The inimitable Agnès Varda graced New York City with her presence last week, in town for a special series organized by the French Institute Alliance Française (FIAF). Agnès Varda: Life as Art opened with a talk on February 28 to a blissfully sold-out crowd, followed by a string of sold-out appearances at FIAF and Film Society of Lincoln Center, and the opening of her first NYC solo gallery exhibition at Blum & Poe . As if the chance to hear her speak wasn’t enough, yet another gift: fans will be delighted to see Jacquot de Nantes , one of her most personal yet rarely screened works—an essential piece of the mellifluous, multifarious Agnès Varda puzzle.
What began as a collaboration between Varda and her husband Jacques Demy ended as an elegy when Demy died in 1990, just before the film’s release. Despite its tragic (some may say sentimental—and let them, sentiment is not a dirty word) undertones, what’s wonderful about this film is the way in which it interweaves aspects of documentary, fiction, and biography to achieve a kind of circuitous clarity, a consonance and resonance of narrative and memory; of private experience and public expression; of affection and grief.

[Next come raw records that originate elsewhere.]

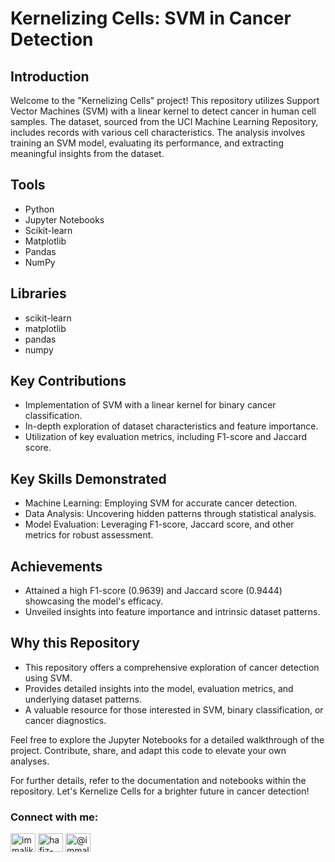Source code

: # Kernelizing Cells: SVM in Cancer Detection

## Introduction

Welcome to the "Kernelizing Cells" project! This repository utilizes Support Vector Machines (SVM) with a linear kernel to detect cancer in human cell samples. The dataset, sourced from the UCI Machine Learning Repository, includes records with various cell characteristics. The analysis involves training an SVM model, evaluating its performance, and extracting meaningful insights from the dataset.

## Tools

- Python
- Jupyter Notebooks
- Scikit-learn
- Matplotlib
- Pandas
- NumPy

## Libraries

- scikit-learn
- matplotlib
- pandas
- numpy

## Key Contributions

- Implementation of SVM with a linear kernel for binary cancer classification.
- In-depth exploration of dataset characteristics and feature importance.
- Utilization of key evaluation metrics, including F1-score and Jaccard score.

## Key Skills Demonstrated

- Machine Learning: Employing SVM for accurate cancer detection.
- Data Analysis: Uncovering hidden patterns through statistical analysis.
- Model Evaluation: Leveraging F1-score, Jaccard score, and other metrics for robust assessment.

## Achievements

- Attained a high F1-score (0.9639) and Jaccard score (0.9444) showcasing the model's efficacy.
- Unveiled insights into feature importance and intrinsic dataset patterns.

## Why this Repository

- This repository offers a comprehensive exploration of cancer detection using SVM.
- Provides detailed insights into the model, evaluation metrics, and underlying dataset patterns.
- A valuable resource for those interested in SVM, binary classification, or cancer diagnostics.

Feel free to explore the Jupyter Notebooks for a detailed walkthrough of the project. Contribute, share, and adapt this code to elevate your own analyses.

For further details, refer to the documentation and notebooks within the repository. Let's Kernelize Cells for a brighter future in cancer detection!

<h3 align="left">Connect with me:</h3>
<p align="left">
<a href="https://twitter.com/immalikwaseem" target="blank"><img align="center" src="https://raw.githubusercontent.com/rahuldkjain/github-profile-readme-generator/master/src/images/icons/Social/twitter.svg" alt="immalikwaseem" height="30" width="40" /></a>
<a href="https://linkedin.com/in/hafiz-waseem" target="blank"><img align="center" src="https://raw.githubusercontent.com/rahuldkjain/github-profile-readme-generator/master/src/images/icons/Social/linked-in-alt.svg" alt="hafiz-waseem" height="30" width="40" /></a>
<a href="https://medium.com/@immalikwaseem" target="blank"><img align="center" src="https://raw.githubusercontent.com/rahuldkjain/github-profile-readme-generator/master/src/images/icons/Social/medium.svg" alt="@immalikwaseem" height="30" width="40" /></a>
</p>
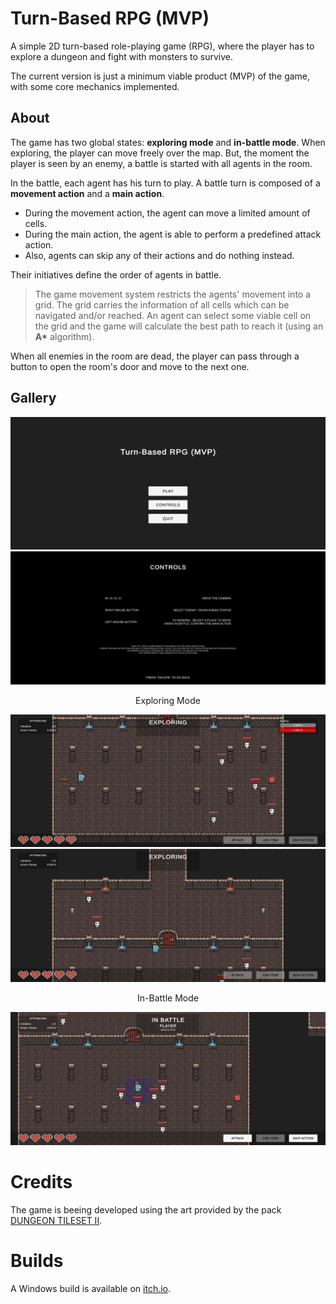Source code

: # Turn-Based RPG (MVP)

A simple 2D turn-based role-playing game (RPG), where the player has to explore a dungeon and fight with monsters to survive.

The current version is just a minimum viable product (MVP) of the game, with some core mechanics implemented.

## About

The game has two global states: **exploring mode** and **in-battle mode**. When exploring, the player can move freely over the map. But, the moment the player is seen by an enemy, a battle is started with all agents in the room.

In the battle, each agent has his turn to play. A battle turn is composed of a **movement action** and a **main action**.

- During the movement action, the agent can move a limited amount of cells.
- During the main action, the agent is able to perform a predefined attack action.
- Also, agents can skip any of their actions and do nothing instead.

Their initiatives define the order of agents in battle.

> The game movement system restricts the agents' movement into a grid. The grid carries the information of all cells which can be navigated and/or reached. An agent can select some viable cell on the grid and the game will calculate the best path to reach it (using an **A\*** algorithm).

When all enemies in the room are dead, the player can pass through a button to open the room's door and move to the next one.

## Gallery

![Main Menu](./Assets/Screenshots/menu.png)
![Controls](./Assets/Screenshots/controls.png)

<p align="center">Exploring Mode</p>

![Exploring](./Assets/Screenshots/exploring.png)
![Exploring Next Room](./Assets/Screenshots/exploring_nextroom.png)

<p align="center">In-Battle Mode</p>

![Battle](./Assets/Screenshots/inbattle.png)

# Credits

The game is beeing developed using the art provided by the pack [DUNGEON TILESET II](https://0x72.itch.io/dungeontileset-ii).

# Builds

A Windows build is available on [itch.io](https://zille.itch.io/2d-turn-based-rpg).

Jacquot de Nantes is quite unlike most biopics, considering its subject’s direct involvement in his own life’s dramatic re-enactment. What’s more, Demy’s life-threatening illness was well underway during production. And yet it is not so much his story that captivates (that of his childhood in war-torn Nantes) but hers. Varda’s devotion to depicting the details of, by, and for Demy—with all the love and tenderness of one who knows her subject inside and out—cuts deep. Alternating between reenacted childhood memories (themselves shifting between color and black-and-white), intercut with clips of Demy’s own films (future iterations of former memories) and documentary footage of Demy himself (mostly in macro, the most intimate of angles), Jacquot is perhaps the closest Varda comes to invoking that sacred feeling of saudade. The film closes rather abruptly with a brief, tuneful, and unaffected melody sung by Varda herself. For this moment alone, the film is worth seeing. Her singing voice (as with her artistic voice) is honest, direct, organic, and sublime. If there is a singular lesson to be learned from the film—and all of Varda’s artworks—it’s that the best we can do for ourselves and each other is to listen. No wonder why she loves the ocean so much.